- [TO DO] Return a copy of every line in the data below that contains "disc".

- [STORED DATA]
================================

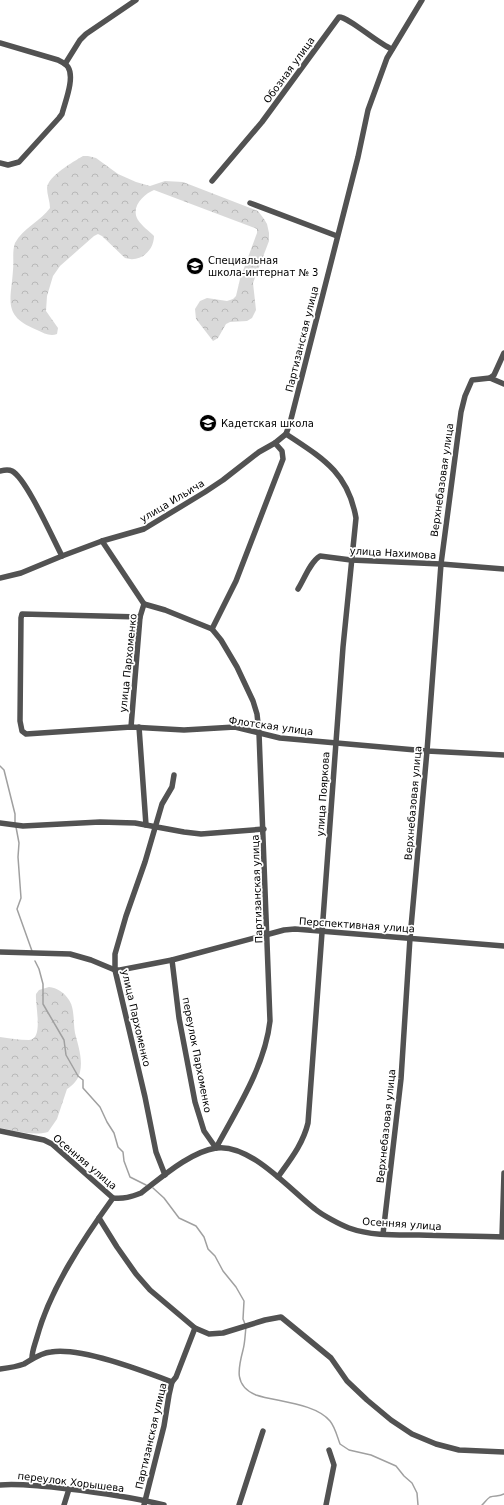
<svg xmlns="http://www.w3.org/2000/svg" width="504" height="1505" font-family="'DejaVu Sans',sans-serif">
<style>
.forest{fill:url(#forest-crowns)}
.lines{fill:none;stroke-linecap:round;stroke-linejoin:round}
.stream{stroke:#a0a0a0;stroke-width:1.5}
.minor{stroke:#525252;stroke-width:5.5}
.labels{text-anchor:middle;dominant-baseline:central;stroke-width:3.5;stroke-linejoin:round;paint-order:stroke}
.street-label{font-size:10px;fill:#000;stroke:#fff}
.poi-label{font-size:10px;fill:#000;stroke:#fff;text-anchor:start}
</style>
<defs>
<pattern id="forest-crowns" width="20" height="18" patternUnits="userSpaceOnUse"><rect width="20" height="18" fill="#d9d9d9"/><path d="M2 6a3 3 0 1 1 6 0M12 15a3 3 0 1 1 6 0" fill="none" stroke="#b8b8b8"/></pattern>
</defs>
<rect width="100%" height="100%" fill="#fff"/>
<!-- forest -->
<g class="forest">
<path d="M 83,156 L 88,156 L 96,158 L 118,174 L 136,182 L 150,186 L 165,181 L 183,182 L 258,211 L 264,219 L 267,224 L 269,233 L 269,241 L 253,283 L 256,310 L 252,318 L 247,321 L 230,322 L 226,324 L 218,338 L 213,341 L 196,319 L 195,309 L 200,301 L 207,298 L 227,301 L 233,299 L 236,296 L 240,279 L 257,233 L 257,229 L 154,190 C 144,194 130,207 138,220 C 142,226 149,231 154,236 C 154,251 140,263 125,258 L 102,236 L 98,234 L 94,236 L 60,266 L 53,276 L 47,296 L 46,311 L 58,328 L 57,334 C 50,337 44,333 37,330 C 2,316 11,301 13,270 C 14,262 12,251 15,243 C 23,228 41,221 50,208 C 50,201 47,195 47,188 C 48,176 73,162 83,156 Z"/>
<path d="M 49,987 C 57,988 64,992 69,1000 C 75,1009 73,1022 75,1033 C 78,1045 83,1059 80,1072 C 79,1079 72,1086 67,1089 L 57,1119 L 48,1132 C 32,1136 16,1131 0,1128 L 0,1037 C 9,1038 19,1040 29,1040 C 44,1040 35,1005 36,994 L 39,990 Z"/>
</g>
<g class="lines">
<!-- stream -->
<g class="stream">
<polyline points="0,766 4,770 15,814 15,823"/>
<polyline points="16,827 19,843 18,857 21,898 17,909 32,951"/>
<polyline points="35,961 39,969 43,984 43,1004 64,1040 66,1055 78,1076 83,1080 83,1088 100,1107 107,1122 114,1133 118,1147 123,1152 124,1161 130,1177 146,1185"/>
<polyline points="153,1188 164,1198 179,1218 196,1226 204,1237 208,1249 215,1256 223,1271 236,1287 244,1301 243,1319 245,1324"/>
<path d="M 246,1327 C 245,1335 245,1343 243,1350 C 238,1369 234,1386 256,1395 C 277,1402 315,1403 330,1421 C 335,1427 337,1436 340,1444 L 349,1450 L 371,1455 L 396,1466 L 404,1476 L 412,1483 L 417,1493 L 418,1505"/>
<path d="M 482,1505 C 485,1502 487,1499 490,1497 C 495,1495 499,1497 504,1494"/>
</g>
<!-- minor -->
<g class="minor">
<path d="M 0,43 L 58,60 C 62,62 66,64 68,67 C 75,78 65,102 62,114 L 59,118 L 19,162 L 8,165 L 0,163"/>
<polyline points="65,64 80,40 86,34 136,0"/>
<path d="M 212,181 L 262,122 L 339,17 C 349,17 378,44 392,49"/>
<polyline points="250,203 337,236"/>
<polyline points="490,378 494,375 504,353"/>
<path d="M 0,471 C 4,470 8,469 12,471 C 26,478 53,539 62,556"/>
<polyline points="102,541 144,604 140,617 131,727"/>
<polyline points="0,578 21,573 62,556 102,541 144,529 205,492 223,480 259,452 275,443"/>
<path d="M 298,589 C 304,580 310,562 320,556 L 351,560 L 441,564 L 504,569"/>
<path d="M 144,604 L 165,610 L 212,629 L 221,640 L 237,667 L 253,701 L 257,714 L 259,733 L 270,1021 C 265,1066 237,1109 216,1148 L 204,1131 L 195,1102 L 179,1018 L 172,960"/>
<polyline points="140,617 22,614 21,618 20,721 22,731 26,734 131,727 184,730 235,727 280,738 427,751 504,755"/>
<polyline points="212,629 236,581 283,459 282,451 275,443 286,434 290,423 358,157 368,110 387,58 422,0"/>
<polyline points="139,727 146,825"/>
<polyline points="0,823 23,826 100,822 135,823 184,832 201,834 264,829"/>
<polyline points="0,952 70,954 91,960 115,970 120,970 172,960 284,930 295,929 504,946"/>
<path d="M 0,1131 L 44,1140 L 52,1144 L 113,1198 C 124,1199 131,1197 141,1193 C 162,1177 190,1152 216,1148 C 250,1143 290,1190 315,1209 C 322,1215 341,1225 349,1228 C 371,1236 396,1235 419,1235 C 447,1236 476,1236 504,1237"/>
<polyline points="165,1175 156,1152 145,1097 115,970 115,954 126,916 145,862 162,804 172,787 174,775"/>
<path d="M 278,1177 C 290,1160 303,1144 308,1123 L 343,647 L 356,518 C 348,472 322,458 286,434"/>
<polyline points="99,1218 117,1247 136,1274 150,1290 195,1328 209,1334 223,1333 265,1320 281,1317 331,1358 347,1381 367,1400 391,1420 412,1434 436,1444 459,1450 504,1452"/>
<polyline points="383,1234 401,1079 410,938 427,751 441,564 461,412 465,396 472,380 490,378 504,384"/>
<polyline points="502,1236 504,1173"/>
<path d="M 32,1358 C 32,1351 35,1344 37,1337 C 50,1289 84,1238 113,1198"/>
<path d="M 0,1369 C 8,1368 16,1367 24,1364 C 33,1359 40,1353 51,1352 C 81,1347 143,1371 172,1382"/>
<path d="M 0,1485 C 17,1483 35,1486 52,1487 C 89,1491 127,1496 164,1505"/>
<polyline points="64,1505 69,1489"/>
<polyline points="144,1505 164,1426 169,1395 172,1382 176,1377 195,1328"/>
<polyline points="239,1505 263,1431"/>
<polyline points="326,1505 334,1465 329,1450"/>
</g>
</g>
<!-- icons -->
<defs>
<g id="school-disc" transform="scale(0.9)"><circle r="9.5" fill="#000" stroke="#fff"/><path d="M0-5L7-2L0 1L-7-2ZM-4 1L0 2.5L4 1V4Q0 6-4 4Z" fill="#fff"/></g>
</defs>
<g fill-rule="evenodd">
<use href="#school-disc" x="195" y="266"/>
<use href="#school-disc" x="208" y="423"/>
</g>
<g class="labels">
<!-- street labels -->
<g class="street-label">
<text transform="translate(289 70) rotate(-54)">Обозная улица</text>
<text transform="translate(302 339) rotate(-76)">Партизанская улица</text>
<text transform="translate(442 480) rotate(-82)">Верхнебазовая улица</text>
<text transform="translate(172 501) rotate(-31)">улица Ильича</text>
<text transform="translate(393 553) rotate(3)">улица Нахимова</text>
<text transform="translate(128 663) rotate(-84)">улица Пархоменко</text>
<text transform="translate(271 726) rotate(8)">Флотская улица</text>
<text transform="translate(323 794) rotate(-86)">улица Пояркова</text>
<text transform="translate(413 803) rotate(-85)">Верхнебазовая улица</text>
<text transform="translate(257 889) rotate(-92)">Партизанская улица</text>
<text transform="translate(357 925) rotate(4)">Перспективная улица</text>
<text transform="translate(136 1018) rotate(77)">улица Пархоменко</text>
<text transform="translate(197 1055) rotate(79)">переулок Пархоменко</text>
<text transform="translate(386 1126) rotate(-84)">Верхнебазовая улица</text>
<text transform="translate(85 1162) rotate(40)">Осенняя улица</text>
<text transform="translate(402 1224) rotate(4)">Осенняя улица</text>
<text transform="translate(151 1436) rotate(-77)">Партизанская улица</text>
<text transform="translate(71 1482) rotate(7)">переулок Хорышева</text>
</g>
<!-- poi labels -->
<g class="poi-label">
<text x="208" y="260">Специальная<tspan x="208" dy="12">школа-интернат № 3</tspan></text>
<text x="221" y="423">Кадетская школа</text>
</g>
</g>
</svg>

================================

- [OUTPUT OF THE EXERCISE]
<g id="school-disc" transform="scale(0.9)"><circle r="9.5" fill="#000" stroke="#fff"/><path d="M0-5L7-2L0 1L-7-2ZM-4 1L0 2.5L4 1V4Q0 6-4 4Z" fill="#fff"/></g>
<use href="#school-disc" x="195" y="266"/>
<use href="#school-disc" x="208" y="423"/>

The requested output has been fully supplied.